Chris Avellone created the initial versions of Durance and the Grieving Mother, but then they were cut and passed on to you and Carrie Patel, under circumstances which remain unclear. Since they're such distinctive characters, the widespread assumption among fans is that most of their writing is still his (you seem to agree), although he's reluctant to take credit for them. Can you tell us your side of this story? What was changed about these two companions and why?I don't know about "my side of the story." I can tell you the extent of my work on Durance.
читать дальшеI wrote (if I'm remembering right) some of his environmental reactivity (like, for example, what does he say when he sees a dragon or the Grieving Mother drowning in a pool of blood), and then all of his banter with other companions, and his interjections into other conversations. I also gave the player an opportunity to call him out on his self-deception and hypocrisy, because it seemed to me that some players would want to, and that they might be more inclined to keep him in their party if they could, despite him being not the nicest guy. I had to make some minor edits to get everything to line up and make sense when his dialogue was pared down for length, but not a whole lot. Chris chose what to cut, and it was fairly clean - there was a layer that could be removed without losing the base of the character. Carrie's work on the Grieving Mother would've been similar, though I'm not sure the specifics.
The cuts came for length. The three limiting factors were time to implement, art resources for the dream sequences, and VO budget. There was a target length we had set upfront for all companions, and we had to stick to it. Otherwise we'd be, for example, voicing maybe one out of every six lines for Durance and the Grieving Mother, and it'd be conspicuously incongruent with the other companions, who had maybe 2/3 of their lines voiced. Unfortunately in this case it meant cutting down characters that had had a lot of research and creative energy invested in them, and there were some good ideas there that it would've been interesting to explore. It was a shitty thing to have to do, but we'd never have been able to implement the original versions in time to ship.
More interesting than cut content perhaps is content that never even made it off the drawing board because you didn't think there was a chance that it wouldn't eventually get cut. Is there anything you wanted to add to Pillars of Eternity at an early stage but backed away from due to it being too ambitious?
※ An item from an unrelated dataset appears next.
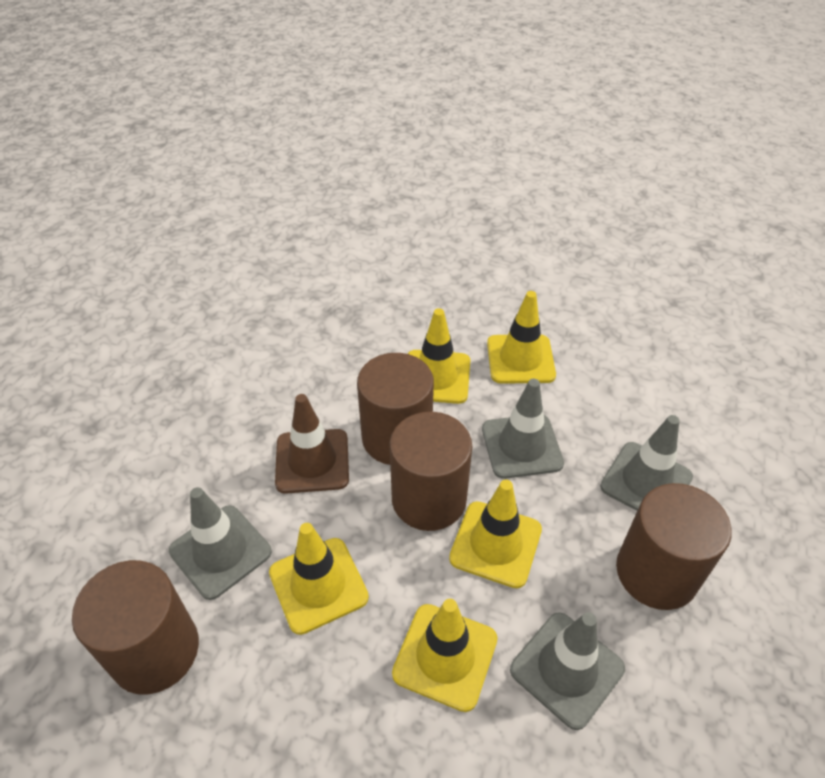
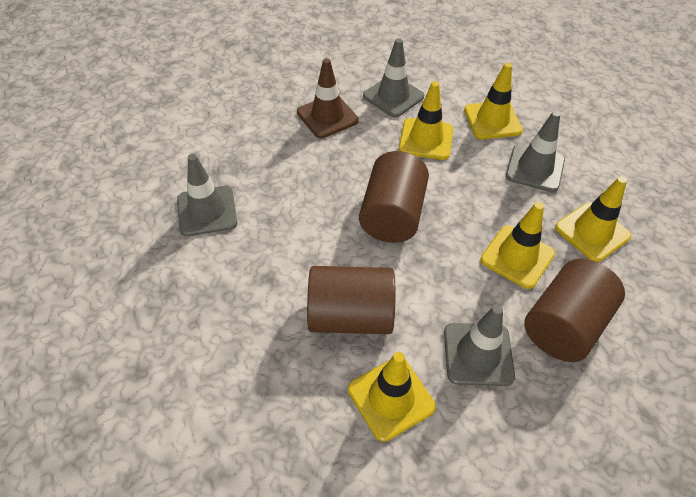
brown cylinder: [72,560,199,694] [357,353,434,465] [390,412,472,531] [616,483,732,610] = 4 -> [307,266,395,334] [359,151,429,243] [524,259,625,362] = 3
I mentioned this at our ComicCon panel, but I was hoping we might do low-INT dialogue, and I had a pet idea that we would also have low-INT journal entries, since our journal is written in first person. That's obviously very expensive, because depending on how far you take the joke, you're potentially doubling up your word count. But I can still dream.
Early on, I wanted to lapse time during the middle of the game. We thought about showing the player the world in multiple ages, which would've been awesome, although probably also disorienting for players who are still trying to get a handle on the setting. I'll get it into a game eventually.<...>
It's becoming increasingly obvious that Pillars of Eternity is going to get a sequel. The most recent press release for The White March Part 2 has all but spelled it out. Now, we don't expect you to confirm that or offer any specifics, but...what sort of things would you be looking forward to doing in a hypothetical Pillars of Eternity 2?Hypothetically, I have a few things I would want to play with. I don't want to tip my hand, so pardon the vagueness. One would be having fewer, but far deeper and more interconnected companions - interconnected both with respect to one another and with respect to the overall plot. "FEWER?! FUCK THAT," you say. But everything is zero-sum in this business, and every companion we add takes a ton of time to write and implement. So yes, fewer. But better. More memorable. More like a real group of people. Less likely to be collecting dust in your stronghold.
The other big thing is I would want to do a plot that is more dynamic and player-driven. Pillars is no more linear than Baldur's Gate or Planescape: Torment, but the structure was still A to B to C to D to E. Next time, if there is a next time, I would want the player to have some agency in picking where the plot goes next, and I would want the world to respond to it in big, meaningful ways during the game. Big talk, I know. But I do have an idea for this that pushes dynamism and puts my degree to use (for once) that I would be excited to experiment with.